== Provided records

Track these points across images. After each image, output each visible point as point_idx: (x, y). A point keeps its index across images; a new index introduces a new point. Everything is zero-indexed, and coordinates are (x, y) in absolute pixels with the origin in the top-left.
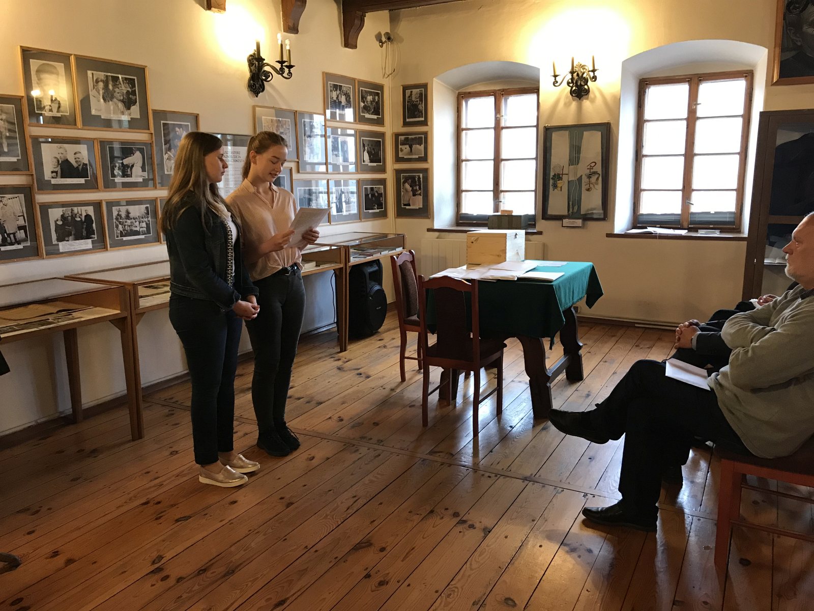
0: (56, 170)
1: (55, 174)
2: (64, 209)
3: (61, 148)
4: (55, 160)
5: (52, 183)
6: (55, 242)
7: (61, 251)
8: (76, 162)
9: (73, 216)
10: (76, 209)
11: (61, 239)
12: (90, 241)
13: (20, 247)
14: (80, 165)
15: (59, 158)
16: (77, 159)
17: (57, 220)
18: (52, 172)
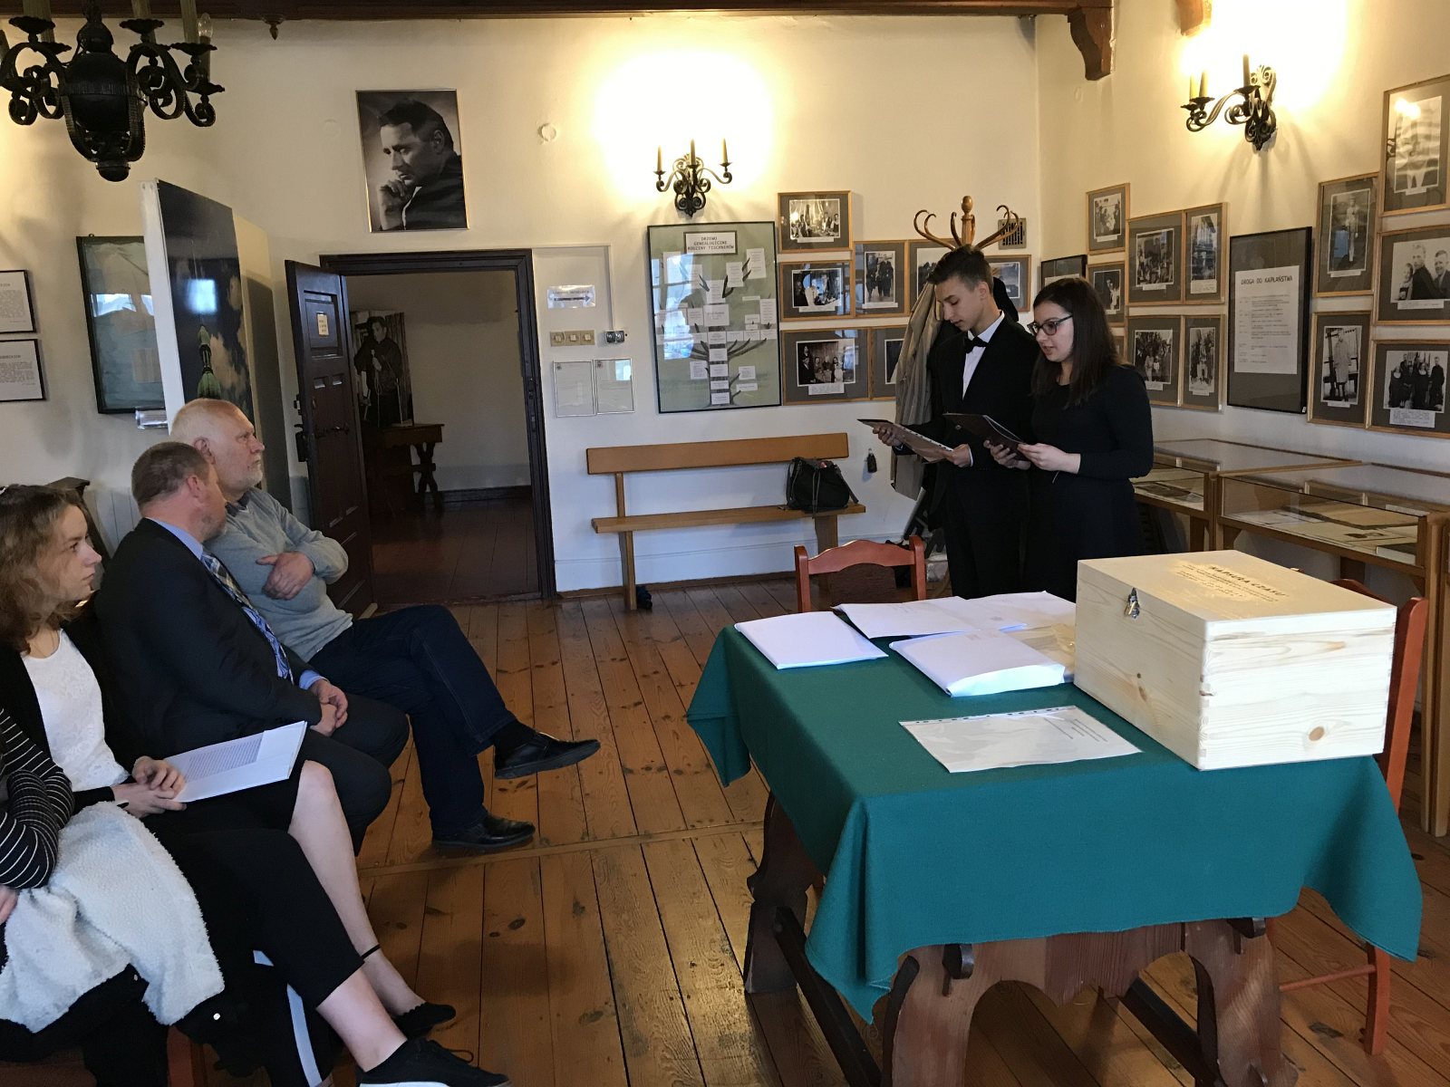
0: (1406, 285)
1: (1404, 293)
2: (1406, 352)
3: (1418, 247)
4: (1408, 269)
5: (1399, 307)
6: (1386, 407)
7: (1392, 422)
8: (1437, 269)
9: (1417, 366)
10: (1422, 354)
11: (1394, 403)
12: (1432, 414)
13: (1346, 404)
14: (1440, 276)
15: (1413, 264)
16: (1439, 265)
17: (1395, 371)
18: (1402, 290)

====
== Provided records

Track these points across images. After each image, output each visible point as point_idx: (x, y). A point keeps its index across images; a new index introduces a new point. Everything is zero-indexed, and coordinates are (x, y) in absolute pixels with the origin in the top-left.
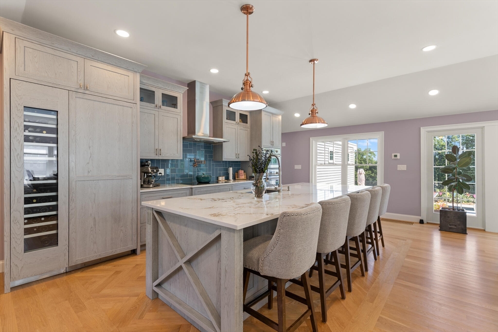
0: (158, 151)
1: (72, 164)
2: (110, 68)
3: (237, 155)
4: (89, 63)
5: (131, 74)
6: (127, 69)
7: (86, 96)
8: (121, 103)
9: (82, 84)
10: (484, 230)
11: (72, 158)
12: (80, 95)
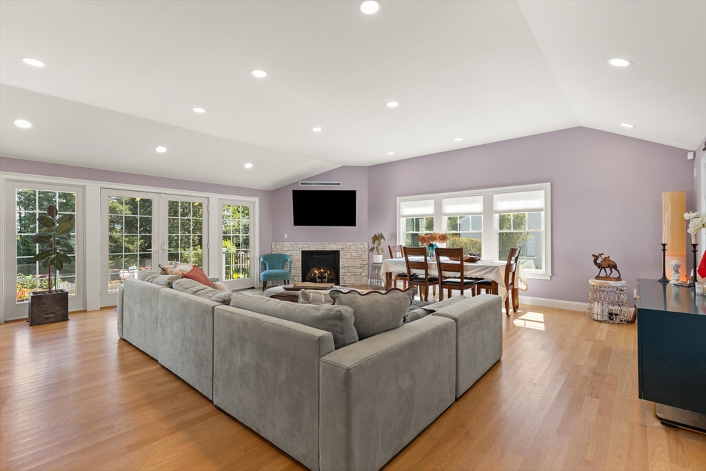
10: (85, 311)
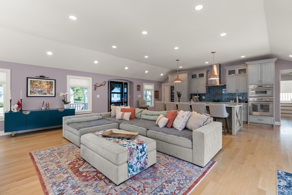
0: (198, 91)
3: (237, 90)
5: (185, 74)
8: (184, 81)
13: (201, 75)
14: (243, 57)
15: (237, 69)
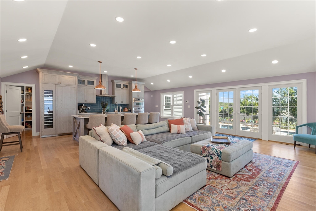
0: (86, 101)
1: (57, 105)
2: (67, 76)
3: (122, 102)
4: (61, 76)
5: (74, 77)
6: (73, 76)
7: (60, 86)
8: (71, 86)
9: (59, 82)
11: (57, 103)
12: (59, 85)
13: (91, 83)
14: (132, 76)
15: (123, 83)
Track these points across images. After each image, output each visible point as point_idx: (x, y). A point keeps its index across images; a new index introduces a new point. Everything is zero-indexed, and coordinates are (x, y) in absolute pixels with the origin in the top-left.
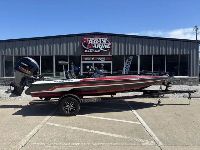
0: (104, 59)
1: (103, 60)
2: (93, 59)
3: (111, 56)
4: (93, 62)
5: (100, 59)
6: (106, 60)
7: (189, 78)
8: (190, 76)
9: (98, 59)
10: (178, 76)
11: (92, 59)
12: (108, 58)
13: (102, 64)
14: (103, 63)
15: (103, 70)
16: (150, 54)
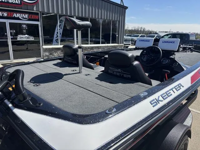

====

Exercise requirements
Would you please copy exactly the part of the entries above that begins at the line containing "3: (61, 148)" and ends at the line containing "17: (57, 220)", both lines included?

Your solution
3: (61, 148)
4: (55, 160)
5: (52, 183)
6: (55, 242)
7: (61, 251)
8: (76, 162)
9: (73, 216)
10: (76, 209)
11: (61, 239)
12: (90, 241)
13: (20, 247)
14: (80, 165)
15: (59, 158)
16: (77, 159)
17: (57, 220)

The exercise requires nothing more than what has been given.